Excerpted passage Start Marker

Personal information
- Full name: Glenn Tobias Hysén
- Date of birth: 9 March 1982 (age 43)
- Place of birth: Gothenburg, Sweden
- Height: 1.80 m (5 ft 11 in)
- Position(s): Forward, winger

Team information
- Current team: Utsiktens BK (U17 coach)

Youth career
- Ubbhults IF
- Lundby IF

Senior career*
- Years: Team / Apps / (Gls)
- 1998: Lundby IF / 2 / (0)
- 1999–2003: BK Häcken / 66 / (13)
- 2004–2006: Djurgårdens IF / 65 / (17)
- 2006–2007: Sunderland / 26 / (4)
- 2007–2013: IFK Göteborg / 172 / (69)
- 2014–2015: Shanghai SIPG / 54 / (31)
- 2016–2018: IFK Göteborg / 79 / (20)
- 2019–2023: Kungsbacka City / 44 / (28)
- 2022–2023: → Tvååkers IF (loan) / 0 / (0)
- Total:  / 508 / (182)

International career
- 2000: Sweden U18 / 4 / (0)
- 2002–2004: Sweden U21 / 13 / (2)
- 2005–2014: Sweden / 34 / (10)

= Tobias Hysén =

Swedish footballer

Glenn Tobias Hysén (born 9 March 1982) is a Swedish former professional footballer who played as a forward or as a winger. Starting his career with Lundby IF in 1998, he went on to represent BK Häcken, Djurgårdens IF, Sunderland, IFK Göteborg, and Shanghai SIPG before retiring in 2018. A full international between 2005 and 2014, Hysén won 34 caps and scored 10 goals for the Sweden national team. He represented his country at UEFA Euro 2012.

He is the son of former professional footballer Glenn Hysén.

==Early life==
Hysén was born to parents Kerstin, a surgical nurse, and Liverpool and IFK Göteborg player Glenn Hysén. Hysén has a sister, Charlotte who is three years younger than him. Shortly after, his parents divorced and his father remarried. He has two half-brothers, Alexander and Anton, and one half-sister, Annie.

As a child, Hysén spent his early childhood moving around due to his father's football career. Prior to his parents' divorce, Hysén lived in Gothenburg, Sweden and Eindhoven, Netherlands.

==Club career==

=== Early career ===
The first club he played for was Ubbhult IF because his cousin played there. Hysén only played for the team between 1986 and 1988. The next club he played for was Lindholmens BK because that is where he lived at the time. In 1995, Hysén played for Lundby IF where he stood for four years.

Excerpted passage End Marker

◆ Instructions to follow ◆
From the Tobias Hysén profile above, list every sister, half-brother and half-sister of Tobias Hysén who is named.

Dataset excerpts Start Marker

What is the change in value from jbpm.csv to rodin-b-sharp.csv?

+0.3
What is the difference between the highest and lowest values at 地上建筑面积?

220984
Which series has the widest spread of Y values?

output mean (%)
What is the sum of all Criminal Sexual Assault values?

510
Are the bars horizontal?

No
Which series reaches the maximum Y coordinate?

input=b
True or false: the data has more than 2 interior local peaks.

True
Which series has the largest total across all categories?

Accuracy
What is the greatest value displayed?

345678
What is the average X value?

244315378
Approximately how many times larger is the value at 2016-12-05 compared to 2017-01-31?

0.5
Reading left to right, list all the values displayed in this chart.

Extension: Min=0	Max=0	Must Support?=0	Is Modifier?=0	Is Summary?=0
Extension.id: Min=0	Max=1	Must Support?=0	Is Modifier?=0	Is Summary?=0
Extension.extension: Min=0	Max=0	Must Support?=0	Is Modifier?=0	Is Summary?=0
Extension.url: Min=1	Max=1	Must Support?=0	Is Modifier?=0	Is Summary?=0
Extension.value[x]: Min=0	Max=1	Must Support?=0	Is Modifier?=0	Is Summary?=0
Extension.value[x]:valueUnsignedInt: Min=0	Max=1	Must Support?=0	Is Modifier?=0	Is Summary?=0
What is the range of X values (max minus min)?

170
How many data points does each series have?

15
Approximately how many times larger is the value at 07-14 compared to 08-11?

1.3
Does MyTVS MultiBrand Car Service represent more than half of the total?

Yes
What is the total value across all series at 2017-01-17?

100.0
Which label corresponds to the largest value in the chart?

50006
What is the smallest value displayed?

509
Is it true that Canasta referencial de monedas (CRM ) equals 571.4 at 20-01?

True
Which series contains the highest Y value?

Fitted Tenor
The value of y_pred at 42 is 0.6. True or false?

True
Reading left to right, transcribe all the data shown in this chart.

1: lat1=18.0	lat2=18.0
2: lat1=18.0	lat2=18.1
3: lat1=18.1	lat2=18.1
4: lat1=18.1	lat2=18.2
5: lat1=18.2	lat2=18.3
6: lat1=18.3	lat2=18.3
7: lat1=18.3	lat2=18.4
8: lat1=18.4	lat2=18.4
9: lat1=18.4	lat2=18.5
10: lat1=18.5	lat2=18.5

Dataset excerpts End Marker

◆ Written solution ◆
- Charlotte (sister)
- Alexander (half-brother)
- Anton (half-brother)
- Annie (half-sister)